Allí están todavía las secuelas de sus chisporroteos con los intendentes, y lo que será otra batalla mayor: el presupuesto. Sin embargo, no son los únicos desafíos. El 17 de octubre la protesta unificada de los gremios estatales le intentarán demostrar que su lealtad podrá ser con el gobierno nacional, pero no con los trabajadores mendocinos. También allí, la rispidez que genera Alejandro Cazabán hacia dentro y hacia fuera del gobierno; la denuncia sobre un funcionario renunciado y con antecedentes como Hugo Musso, puesto en un área más que estratégica como es la subsecretaría de Hidrocarburos; la demora en la asunción de Marcelo Costa en la Osep a pesar de tener ya su pliego aprobado; el acuerdo por el río Atuel que quiere movilizar a General Alvear a promover un juicio político; las incomprensible rayuelas que desde la Dirección General de Escuelas todas las semanas imaginan, salteando casilleros para no hablar de ciertos temas en lo referido a educación sexual, o para retroceder al inicio como con los globales, pero con la firme convicción de casi nunca alcanzar el cielo. Todo ello, claro está, siempre y cuando la inseguridad nos deje en paz y no trastoque el eterno rosario de etcéteras.

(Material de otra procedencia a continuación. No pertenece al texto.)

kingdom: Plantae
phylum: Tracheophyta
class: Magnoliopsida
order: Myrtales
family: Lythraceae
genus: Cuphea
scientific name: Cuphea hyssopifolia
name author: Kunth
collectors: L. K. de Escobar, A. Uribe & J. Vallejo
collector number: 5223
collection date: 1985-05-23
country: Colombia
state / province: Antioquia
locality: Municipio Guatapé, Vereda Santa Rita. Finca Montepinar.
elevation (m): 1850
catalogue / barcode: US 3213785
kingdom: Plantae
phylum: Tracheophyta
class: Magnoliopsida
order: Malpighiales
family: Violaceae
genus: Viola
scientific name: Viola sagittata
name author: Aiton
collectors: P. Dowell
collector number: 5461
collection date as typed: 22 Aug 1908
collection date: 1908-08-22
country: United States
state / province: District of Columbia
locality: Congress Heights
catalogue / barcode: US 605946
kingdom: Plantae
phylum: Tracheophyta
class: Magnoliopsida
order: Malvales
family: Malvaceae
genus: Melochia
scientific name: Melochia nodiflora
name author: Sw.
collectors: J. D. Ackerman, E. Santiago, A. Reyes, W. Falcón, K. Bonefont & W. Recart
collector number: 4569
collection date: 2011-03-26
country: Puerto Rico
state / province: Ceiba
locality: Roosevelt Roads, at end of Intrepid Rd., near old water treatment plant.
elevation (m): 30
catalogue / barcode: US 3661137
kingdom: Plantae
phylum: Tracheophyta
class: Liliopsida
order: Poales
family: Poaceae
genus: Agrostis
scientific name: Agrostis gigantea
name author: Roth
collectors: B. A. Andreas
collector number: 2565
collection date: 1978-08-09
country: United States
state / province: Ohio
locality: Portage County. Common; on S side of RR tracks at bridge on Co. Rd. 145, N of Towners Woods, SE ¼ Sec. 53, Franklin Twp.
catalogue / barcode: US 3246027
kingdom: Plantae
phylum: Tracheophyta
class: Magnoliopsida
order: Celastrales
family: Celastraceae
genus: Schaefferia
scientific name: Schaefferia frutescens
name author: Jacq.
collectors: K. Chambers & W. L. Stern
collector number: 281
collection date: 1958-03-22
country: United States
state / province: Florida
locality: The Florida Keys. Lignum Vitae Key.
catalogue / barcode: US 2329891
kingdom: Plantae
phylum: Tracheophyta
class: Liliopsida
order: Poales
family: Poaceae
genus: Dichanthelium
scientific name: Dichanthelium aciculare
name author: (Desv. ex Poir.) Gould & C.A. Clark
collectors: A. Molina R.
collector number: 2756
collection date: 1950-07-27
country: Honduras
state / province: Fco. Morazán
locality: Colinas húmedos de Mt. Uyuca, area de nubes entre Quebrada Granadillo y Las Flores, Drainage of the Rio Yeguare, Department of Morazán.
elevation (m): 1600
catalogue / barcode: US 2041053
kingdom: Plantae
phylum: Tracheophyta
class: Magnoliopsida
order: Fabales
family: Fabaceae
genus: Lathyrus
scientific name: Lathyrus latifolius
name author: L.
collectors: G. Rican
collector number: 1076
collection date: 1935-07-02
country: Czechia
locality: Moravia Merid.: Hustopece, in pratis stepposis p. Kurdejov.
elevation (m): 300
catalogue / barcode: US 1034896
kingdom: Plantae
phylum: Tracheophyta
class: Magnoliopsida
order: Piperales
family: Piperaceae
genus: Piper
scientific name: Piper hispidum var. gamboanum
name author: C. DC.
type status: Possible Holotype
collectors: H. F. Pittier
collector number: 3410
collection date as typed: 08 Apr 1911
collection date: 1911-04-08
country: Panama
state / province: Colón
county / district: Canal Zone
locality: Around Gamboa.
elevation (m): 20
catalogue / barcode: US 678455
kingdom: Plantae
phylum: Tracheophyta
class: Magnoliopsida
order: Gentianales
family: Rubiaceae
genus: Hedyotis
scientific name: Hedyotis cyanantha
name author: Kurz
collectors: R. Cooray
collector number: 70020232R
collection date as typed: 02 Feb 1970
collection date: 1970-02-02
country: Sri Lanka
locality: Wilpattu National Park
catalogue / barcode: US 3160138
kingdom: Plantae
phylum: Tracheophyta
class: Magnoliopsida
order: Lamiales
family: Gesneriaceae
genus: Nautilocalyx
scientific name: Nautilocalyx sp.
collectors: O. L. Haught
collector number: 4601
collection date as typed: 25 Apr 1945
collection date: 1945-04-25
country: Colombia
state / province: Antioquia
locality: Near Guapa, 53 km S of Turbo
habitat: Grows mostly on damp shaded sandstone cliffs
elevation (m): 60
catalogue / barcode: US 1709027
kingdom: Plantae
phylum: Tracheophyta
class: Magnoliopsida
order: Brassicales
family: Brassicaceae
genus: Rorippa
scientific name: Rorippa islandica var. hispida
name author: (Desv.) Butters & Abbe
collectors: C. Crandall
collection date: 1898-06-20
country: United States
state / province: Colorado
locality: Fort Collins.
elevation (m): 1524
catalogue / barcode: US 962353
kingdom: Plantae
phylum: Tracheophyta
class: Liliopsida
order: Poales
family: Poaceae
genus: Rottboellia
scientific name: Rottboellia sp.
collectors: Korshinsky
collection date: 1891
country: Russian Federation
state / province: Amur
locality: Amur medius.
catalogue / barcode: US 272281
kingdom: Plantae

Como se verá, Jaque podrá creer sinceramente que está encarando y solucionando estos y muchos temas más de su gestión, que para colmo de males debe enfrentar ahora un contexto de crisis internacional y contracción económica que impactará directamente en el comercio exterior y también en el turismo. Sin embargo, sus actos, palabras y gestos indican todo lo contrario. Existe una generalizada sensación que en Casa de Gobierno se niega la realidad, o lo que es más peligroso: que se hace de ella una construcción en la que se asume con desconfianza que es la oposición o los malintencionados los que pretenden contarla.

Si Jaque y el gobierno en general no cambian de actitud, seguirá chocando contra el humor de la clase media urbana que domina ampliamente el padrón del Gran Mendoza. Por más que en los departamentos la gente le pida besos, fotos y autógrafos, cualquier aprendiz de analista sabe que eso no alcanza para ser aceptado, ni mucho menos para ganar elecciones. Lo saben, especialmente, los peronistas que se quejan, y en particular los intendentes que ven sus chances atadas a esta especial concepción del ejercicio de poder y que prefieren recluirse en sus territorios y diferenciarse antes que correr con los costos de un proyecto que en casi un año no ha hecho más que desencantar.

Mientras esto siga sucediendo las cosas no podrán estar mejor, por la simple y sencilla razón que la realidad tiene cada vez más demandas que si no son resueltas generan insatisfacción, y se suman a las nuevas necesidades que cada día aparecen. Si se pretende que sólo con esfuerzo y trabajo, pero sin hacer política (o haciendo política autista) y con intérpretes limitados como parecen muchos ministros, la situación se modificará, triste es el futuro de la provincia, y también el de esta administración.

El gobierno seguirá creyendo que pone todo de sí, que se mata en el gimnasio, mientras afuera la gente lo único que percibe es todo está en el mismo lugar. La exigencia siempre, es sólo para el que gobierna y lo sufre; no para el que espera y demanda. Ese que tras el vidrio y desde la vereda sólo ve a un señor esforzado que lo único que hace es pedalear en el aire.